Smith on record pace
With his 371 passing yards and four touchdowns, West Virginia quarterback Geno Smith has 620 yards through two games, putting him on a pace for 4,030 passing yards and 39 touchdowns. Both numbers would obliterate school records, which were set by Marc Bulger in 1998.
That year Bulger threw for 3,607 yards and 31 touchdowns. The same could be said for completions and attempts. Bulger set those records, too, at 274 and 419, respectively. Smith is on pace to throw it 448 times and complete 299 of them.
Saturday’s yardage numbers were a single-game best for Smith – and good enough to pass current AD Oliver Luck for seventh place on the all-time single-game list at the school – but even he didn’t escape coach Dana Holgorsen’s sweeping assessment that no one played particularly well, and thus, no one was pleased
”He needs to get better,” Holgorsen said of Smith. ”He missed some checks and he got the wrong checks a couple time. He plays well. He gets tempo and he plays with some balance and some enthusiasm. He has a voice on the sidelines and he’s one of the only voices on the sidelines with his experience and leadership. He’ll get better.”
Kicking Times Two
It didn’t look good at halftime for the Mountaineers. Norfolk State led every measurable category, including the number of kickers who can make a field goal.
When a penalty pushed a field goal out of regular kicker Ryan Estep’s range on the Spartans’ first drive, Everett Goldberg came in and nailed a 50-yarder. Estep hardly took it personally. He came back out the next three times NSU was in range and nailed them all, giving his team a 12-10 lead at halftime.
With a little more than 13 minutes left in the first half, West Virginia ran six straight plays from the NSU 1 and never did punch it in, settling for a 17-yard field goal by Tyler Bitancurt.
First was an incomplete pass, then Vernard Roberts was stuffed for no game, one play before a pass interference play in the end zone that gave the Mountaineers a first down. Then it was back to Roberts for another no-gainer in front of a completed pass for no gain and and incomplete pass.

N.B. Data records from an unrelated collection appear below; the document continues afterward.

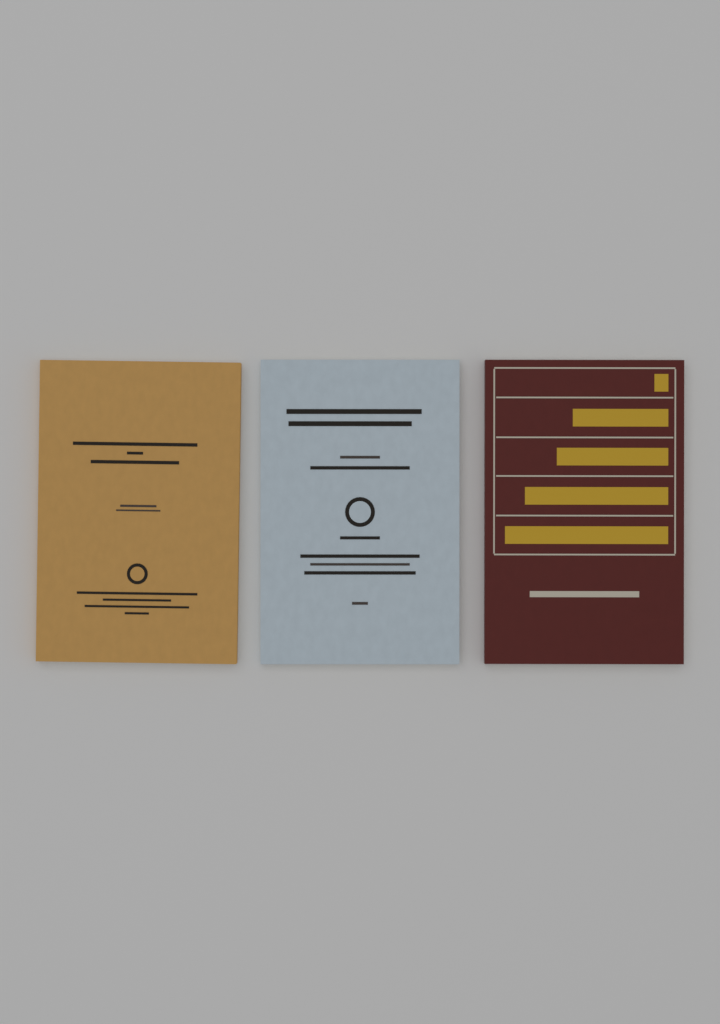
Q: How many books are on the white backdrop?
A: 3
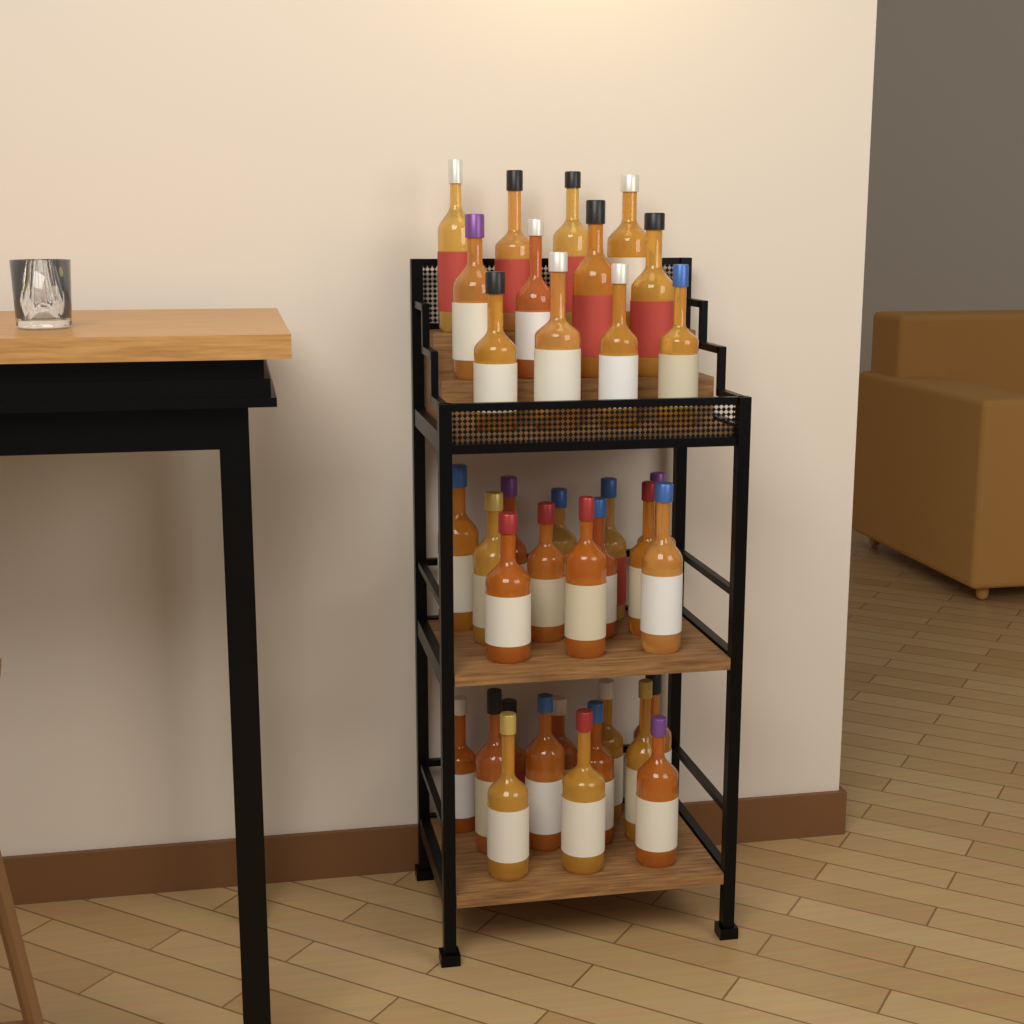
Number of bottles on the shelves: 36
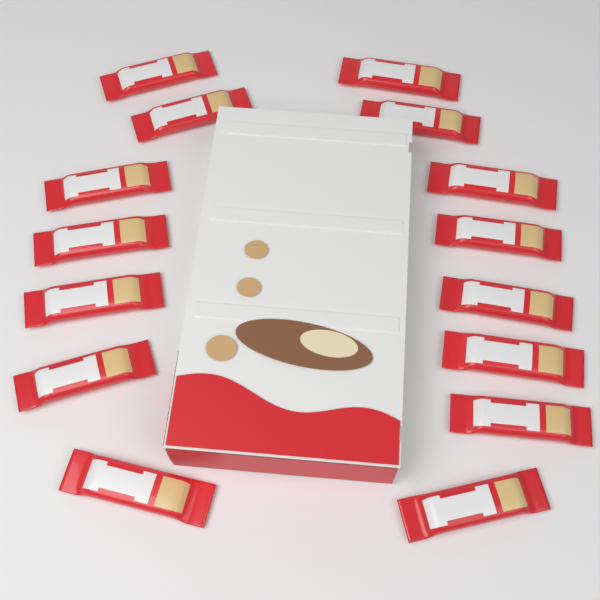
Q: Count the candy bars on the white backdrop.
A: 15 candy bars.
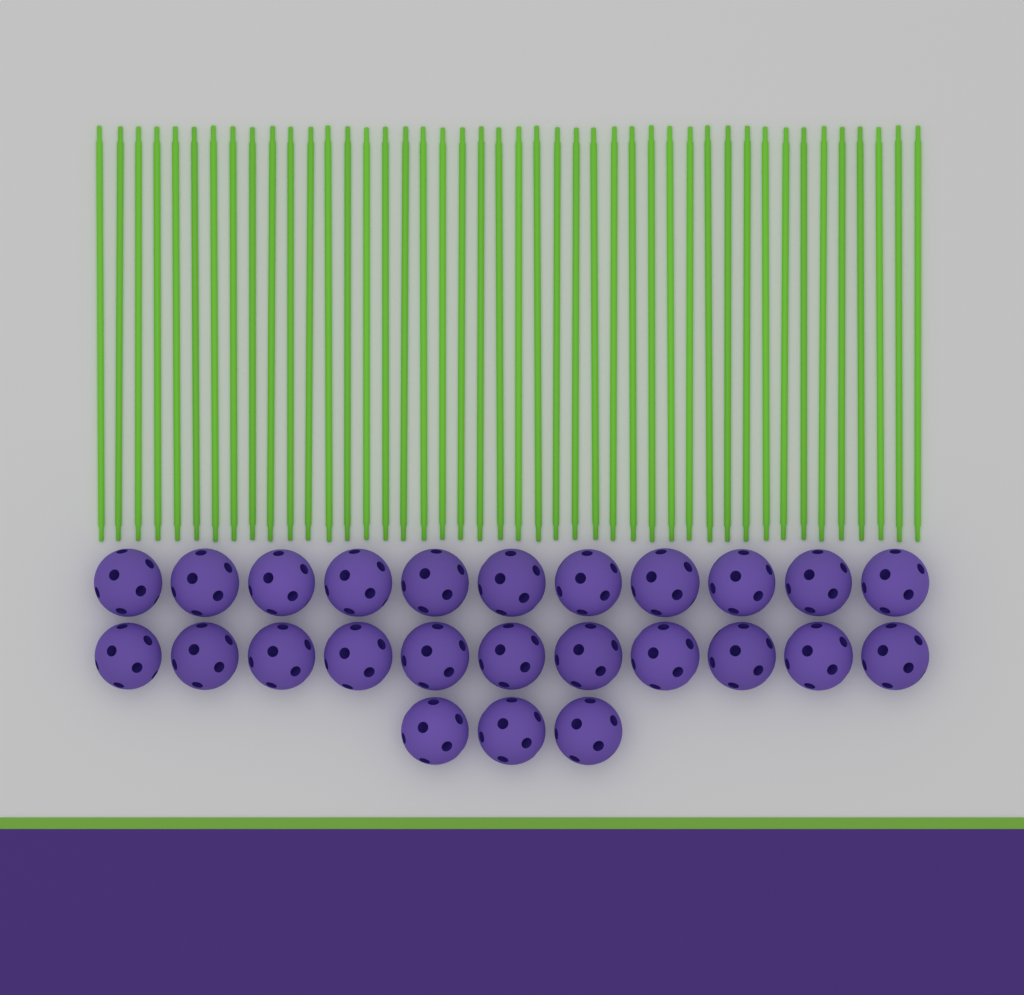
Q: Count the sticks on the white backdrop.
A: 44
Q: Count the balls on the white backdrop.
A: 25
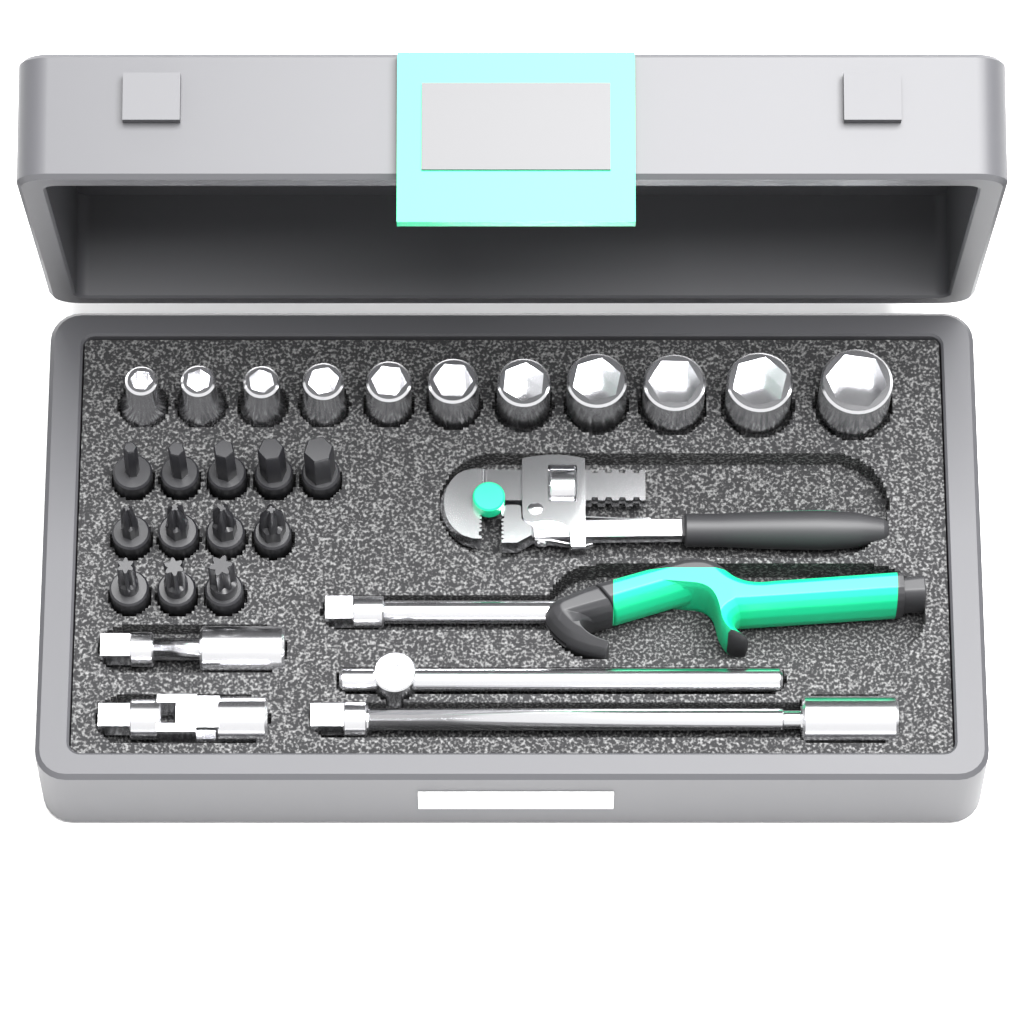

”It’s flat-out embarrassing,” Holgorsen said. “If you want to say it’s scheme, say it’s scheme, but it’s the same stuff we’ve done for a long time, but if you can’t come off and move people, then it’s not good.”
On the other side, Adrian saw something in his guys.
”The thing I’m really proud of,” he said, ”is when’s the last time you stopped a West Virginia team (six times) inside the 1? That was really something we’re going to hang our hat on. We’re real pleased with that.”
Saturday’s game marked the fourth time Norfolk State has played an FBS team, having played Rutgers twice and Kentucky once – all within the past five seasons. Though the Spartans scored 12 points against the Mountaineers, they didn’t score a touchdown and have yet to do so against a Division I foe.
”We actually didn’t know that,” defensive back Terence Garvin said. ”I know they’re a real good team. They had some skill players that could do stuff. They had a lot of good players. We just really buckled down when they got close and we kept them out of the end zone.”
The WVU defense has yielded six field goals through two games but has yet to surrender a touchdown. The only TD against West Virginia this season was an 87-yard kick return by Marshall’s Andre Booker.